High-Alps MTB Tour 2002


A Mountain-Bike Week in the Swiss, French and Italian Alps




Day 3, Monday, July 22, 2002: Val Savarenche – Colle de Nivolet (2532m) – Val d’Isere – Col de l’Iseran (2770m) - Bonneval S. Arc, France

The morning dawns clear. Today will be one the most beautiful days, with two high passes from Italy to France.

We start around 8:00am and the air is still quite cool and moist outside. When the road into the Val Savarenche was built, it was planned to go all the way over the Colle de Nivolet to Italy. However, the last  2-3 miles or so were never built, so today no motorized vehicle can cross this pass. With the bicycles, however, one can carry the bikes over the remaining gap. That’s what we have planned – it’s actually the easy part of today’s trip. Hence we have to push and later carry the bikes up for about 750 vertical ft or so.

To our East, the Gran Paradiso is shining in the morning sun. A clear blue sky is greeting us again this morning, hard to believe after yesterday’s rain!

Andi, who has gone ahead a little bit, is playing with the big boulders. Bouldering, MTB-style:

After crossing some flat meadows we get to a few lakes near the top of the pass ‘Colle del Nivolet’.

After a short break and snack we head on up to the top of the pass. Sure enough, Frank has to fix another flat. He attributes this to the extra-thin tubes he bought for this ride to “save weight”. He later acknowledges this to be a mistake and declares this experiment to have been proven a failure.

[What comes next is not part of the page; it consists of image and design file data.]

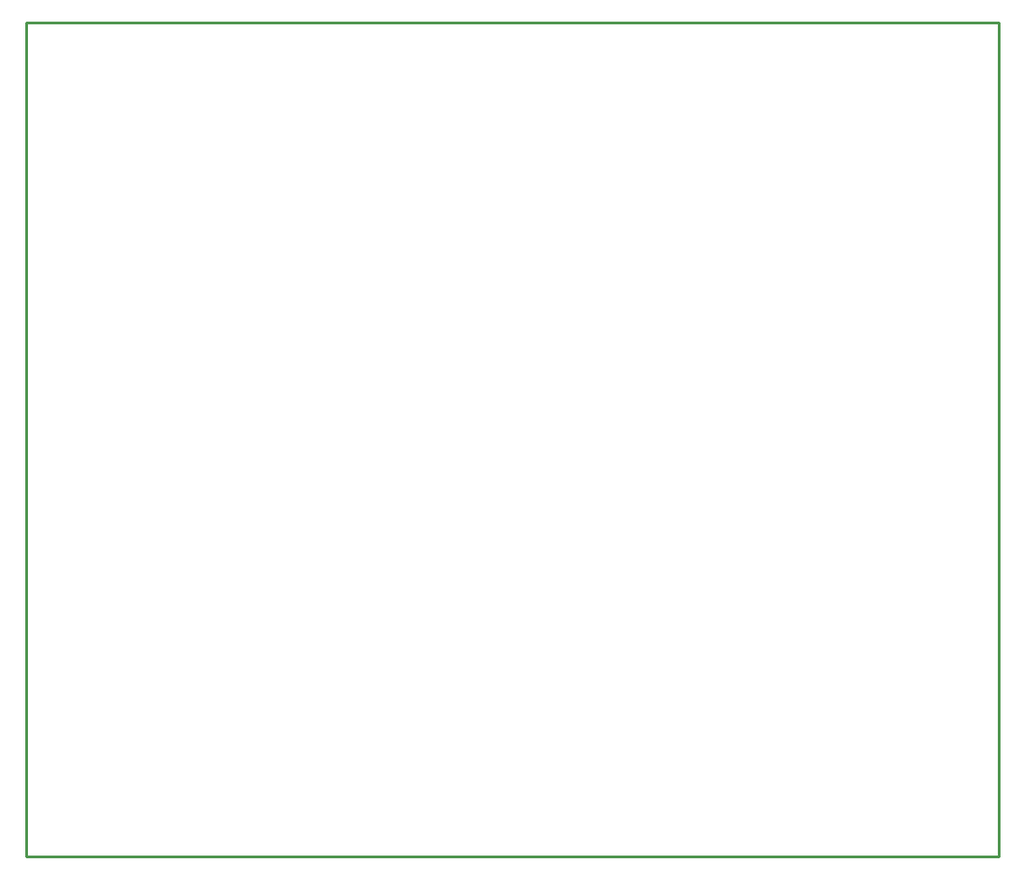
<source format=gko>
G04 Layer_Color=16711935*
%FSLAX25Y25*%
%MOIN*%
G70*
G01*
G75*
%ADD34C,0.01000*%
D34*
X0Y0D02*
Y308500D01*
X359500D01*
Y1000D02*
Y308500D01*
Y0D02*
Y1000D01*
X0Y0D02*
X359500D01*
M02*

</source>
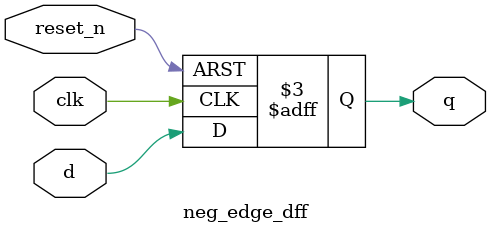
<source format=v>

module neg_edge_dff (
    input clk,
    input reset_n, // Active low reset
    input d,
    output reg q
);
    always @(negedge clk or negedge reset_n) begin
        if (!reset_n)
            q <= 1'b0;
        else
            q <= d;
    end
endmodule


</source>
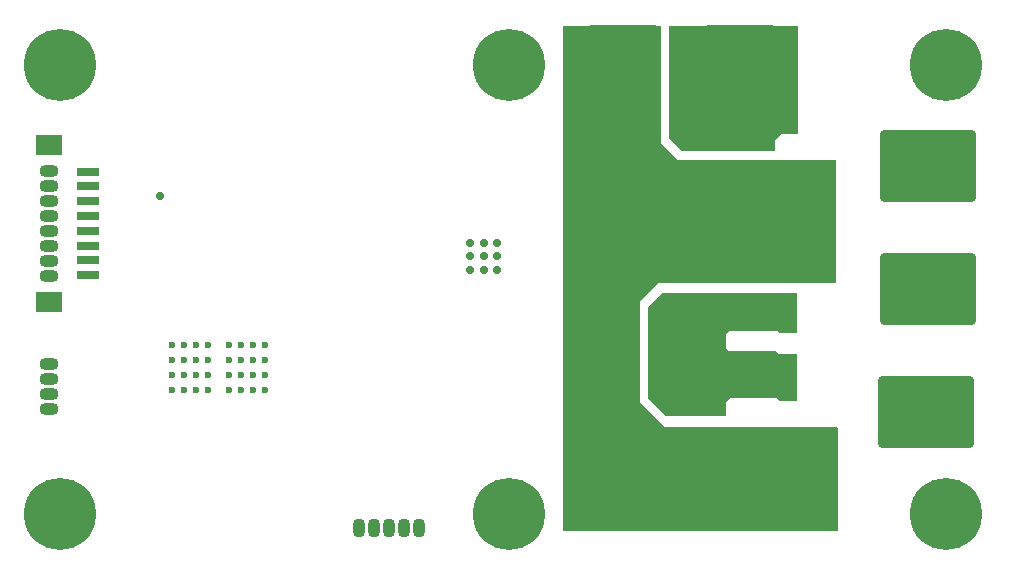
<source format=gbs>
G04*
G04 #@! TF.GenerationSoftware,Altium Limited,Altium Designer,21.0.8 (223)*
G04*
G04 Layer_Color=16711935*
%FSLAX25Y25*%
%MOIN*%
G70*
G04*
G04 #@! TF.SameCoordinates,B676E1CA-0217-40F3-8002-BB03906CADE6*
G04*
G04*
G04 #@! TF.FilePolarity,Negative*
G04*
G01*
G75*
%ADD62R,0.09055X0.06693*%
%ADD63R,0.07480X0.03150*%
G04:AMPARAMS|DCode=80|XSize=240.16mil|YSize=240.16mil|CornerRadius=13.78mil|HoleSize=0mil|Usage=FLASHONLY|Rotation=0.000|XOffset=0mil|YOffset=0mil|HoleType=Round|Shape=RoundedRectangle|*
%AMROUNDEDRECTD80*
21,1,0.24016,0.21260,0,0,0.0*
21,1,0.21260,0.24016,0,0,0.0*
1,1,0.02756,0.10630,-0.10630*
1,1,0.02756,-0.10630,-0.10630*
1,1,0.02756,-0.10630,0.10630*
1,1,0.02756,0.10630,0.10630*
%
%ADD80ROUNDEDRECTD80*%
G04:AMPARAMS|DCode=82|XSize=318.9mil|YSize=240.16mil|CornerRadius=13.78mil|HoleSize=0mil|Usage=FLASHONLY|Rotation=180.000|XOffset=0mil|YOffset=0mil|HoleType=Round|Shape=RoundedRectangle|*
%AMROUNDEDRECTD82*
21,1,0.31890,0.21260,0,0,180.0*
21,1,0.29134,0.24016,0,0,180.0*
1,1,0.02756,-0.14567,0.10630*
1,1,0.02756,0.14567,0.10630*
1,1,0.02756,0.14567,-0.10630*
1,1,0.02756,-0.14567,-0.10630*
%
%ADD82ROUNDEDRECTD82*%
%ADD103O,0.06299X0.04331*%
%ADD104O,0.04331X0.06299*%
%ADD105C,0.03740*%
%ADD106C,0.24016*%
%ADD107C,0.02362*%
%ADD108C,0.02756*%
G36*
X259862Y140261D02*
X254154D01*
X251992Y138100D01*
Y134616D01*
X220917D01*
X216598Y138936D01*
X216603Y176246D01*
X259862Y176246D01*
X259862Y140261D01*
D02*
G37*
G36*
X214000Y176363D02*
X214000Y137363D01*
X219611Y131752D01*
X272520Y131752D01*
Y90748D01*
X213248Y90748D01*
X207000Y84500D01*
X207000Y51000D01*
X215248Y42752D01*
X272666Y42752D01*
X273020Y42398D01*
X272999Y8000D01*
X181500Y8000D01*
X181500Y176363D01*
X214000Y176363D01*
D02*
G37*
G36*
X259303Y87319D02*
X259303Y73893D01*
X253594D01*
X252728Y74760D01*
X237167D01*
X235901Y73494D01*
X235901Y69087D01*
X236921Y68067D01*
X252401Y68067D01*
X253401Y67067D01*
X259303Y67067D01*
Y51394D01*
X253594D01*
X252728Y52260D01*
X237167D01*
X235901Y50994D01*
X235901Y48654D01*
X235901Y46668D01*
X235548Y46315D01*
X215653Y46315D01*
X209901Y52066D01*
X209901Y82567D01*
X214653Y87319D01*
X259303Y87319D01*
D02*
G37*
D62*
X10000Y84417D02*
D03*
Y136583D02*
D03*
D63*
X22992Y127724D02*
D03*
Y122803D02*
D03*
Y117882D02*
D03*
Y112961D02*
D03*
Y108039D02*
D03*
Y103118D02*
D03*
Y98197D02*
D03*
Y93276D02*
D03*
D80*
X240500Y164500D02*
D03*
X201500D02*
D03*
D82*
X303000Y129500D02*
D03*
X302500Y47500D02*
D03*
X303000Y88500D02*
D03*
D103*
X10000Y128000D02*
D03*
Y48500D02*
D03*
Y53500D02*
D03*
Y58500D02*
D03*
Y63500D02*
D03*
Y93000D02*
D03*
Y98000D02*
D03*
Y103000D02*
D03*
Y108000D02*
D03*
Y113000D02*
D03*
Y118000D02*
D03*
Y123000D02*
D03*
D104*
X113500Y9000D02*
D03*
X118500D02*
D03*
X133500D02*
D03*
X128500D02*
D03*
X123500D02*
D03*
D105*
X232500Y156500D02*
D03*
X240500D02*
D03*
X248500D02*
D03*
Y164500D02*
D03*
X240500D02*
D03*
X232500D02*
D03*
Y172500D02*
D03*
X248500D02*
D03*
X240500D02*
D03*
X193500Y156500D02*
D03*
X201500D02*
D03*
X209500D02*
D03*
Y164500D02*
D03*
X201500D02*
D03*
X193500D02*
D03*
Y172500D02*
D03*
X209500D02*
D03*
X201500D02*
D03*
X315000Y137500D02*
D03*
X307000D02*
D03*
X299000D02*
D03*
X291000D02*
D03*
Y129500D02*
D03*
X299000D02*
D03*
X307000D02*
D03*
X315000D02*
D03*
Y121500D02*
D03*
X291000D02*
D03*
X299000D02*
D03*
X307000D02*
D03*
X306500Y39500D02*
D03*
X298500D02*
D03*
X290500D02*
D03*
X314500D02*
D03*
Y47500D02*
D03*
X306500D02*
D03*
X298500D02*
D03*
X290500D02*
D03*
Y55500D02*
D03*
X298500D02*
D03*
X306500D02*
D03*
X314500D02*
D03*
X307000Y80500D02*
D03*
X299000D02*
D03*
X291000D02*
D03*
X315000D02*
D03*
Y88500D02*
D03*
X307000D02*
D03*
X299000D02*
D03*
X291000D02*
D03*
Y96500D02*
D03*
X299000D02*
D03*
X307000D02*
D03*
X315000D02*
D03*
D106*
X309055Y163386D02*
D03*
Y13780D02*
D03*
X13780Y163386D02*
D03*
X163386D02*
D03*
Y13780D02*
D03*
X13780D02*
D03*
D107*
X82000Y65000D02*
D03*
X74000D02*
D03*
X78000D02*
D03*
X70000D02*
D03*
X63000Y55000D02*
D03*
X82000Y59925D02*
D03*
X70000D02*
D03*
X74000D02*
D03*
X78000D02*
D03*
X63000Y60000D02*
D03*
X70000Y55000D02*
D03*
X74000D02*
D03*
X78000D02*
D03*
X82000D02*
D03*
X59000D02*
D03*
X55000D02*
D03*
X51000D02*
D03*
Y60000D02*
D03*
X55000D02*
D03*
X59000D02*
D03*
X55000Y65000D02*
D03*
X51000D02*
D03*
X59000D02*
D03*
X63000D02*
D03*
Y70000D02*
D03*
X59000D02*
D03*
X55000D02*
D03*
X70000D02*
D03*
X74000D02*
D03*
X78000D02*
D03*
X82000D02*
D03*
X51000D02*
D03*
D108*
X47000Y119500D02*
D03*
X150500Y95000D02*
D03*
X159500D02*
D03*
X150500Y104000D02*
D03*
X159500D02*
D03*
X155000Y95000D02*
D03*
X150500Y99500D02*
D03*
X155000Y104000D02*
D03*
X159500Y99500D02*
D03*
X155000D02*
D03*
M02*

</source>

In the meantime, everyone else is just enjoying the magnificent view towards the South into the Italian and French Alps. The road from the Italian side on the South is particularly impressive and we salivate when thinking about the downhill ride.

Just a little further down we leave the road and take a right turn to the West into some small side-valley at one of the two lakes.

I am not sure I have ever looked up a steeper flank of a mountain with the intent to carry my bike across! At one point we need to climb up a fairly steep rocky slope with a fixed rope as a climbing aid. We get creative and each develop our own unique style to carry the MTB over our shoulders.

Here again there is an abandoned road project, and the pass-road and tunnel through the mountain never made it past the planning stage. Where there is a (planned) road in some maps, there is just a vast bowl of mountain, rocks and snow.

The slope gets quite steep and we have to negotiate a rock band to get to the top of the saddle.

Finally we get to the top and are treated to a spectacular view. We also need to put on our wind jackets as there is a rather stiff and cool wind up here.

The downhill is not as steep, but starts with plenty of snow. As such, we are testing our “skiing” abilities on the bike.

Eventually we get back on dry slopes, but it’s still a technical descent. Surprisingly we can ride down almost the entire descent, with hardly any sections to carry.

At a short rest stop we enjoy a beautiful view to the West down to the little village of Val d’Isere and up to the Grand Motte mountain which we had skied in winters past.

The afternoon sun is painting beautiful colors and warms us. It is absolutely magnificent. It is already 6:00pm when we get to the paved road near Val d’Isere. We have one more pass to cross in order to catch up ith our original schedule: The Col de l’Iseran, with 2770m one of the highest passes in the Alps.

I enjoy the climbs in the late afternoon and evening; there is very little traffic, the sun is low and warm, the light is particularly beautiful. It’s been a long day already, and we are all a bit tired. We each get in our own rhythm up the long ascent.

It is 7:30pm when we all top out at the Col de l’Iseran. Andi and I shake hands – certainly another highlight of this MTB trip.

After a long and fast descent down some 1200m we get to Bonneval, check into a small pension, eat some dinner and go to sleep. Frank isn’t feeling all that well this evening, but after a good night of sleep this should be better in the morning.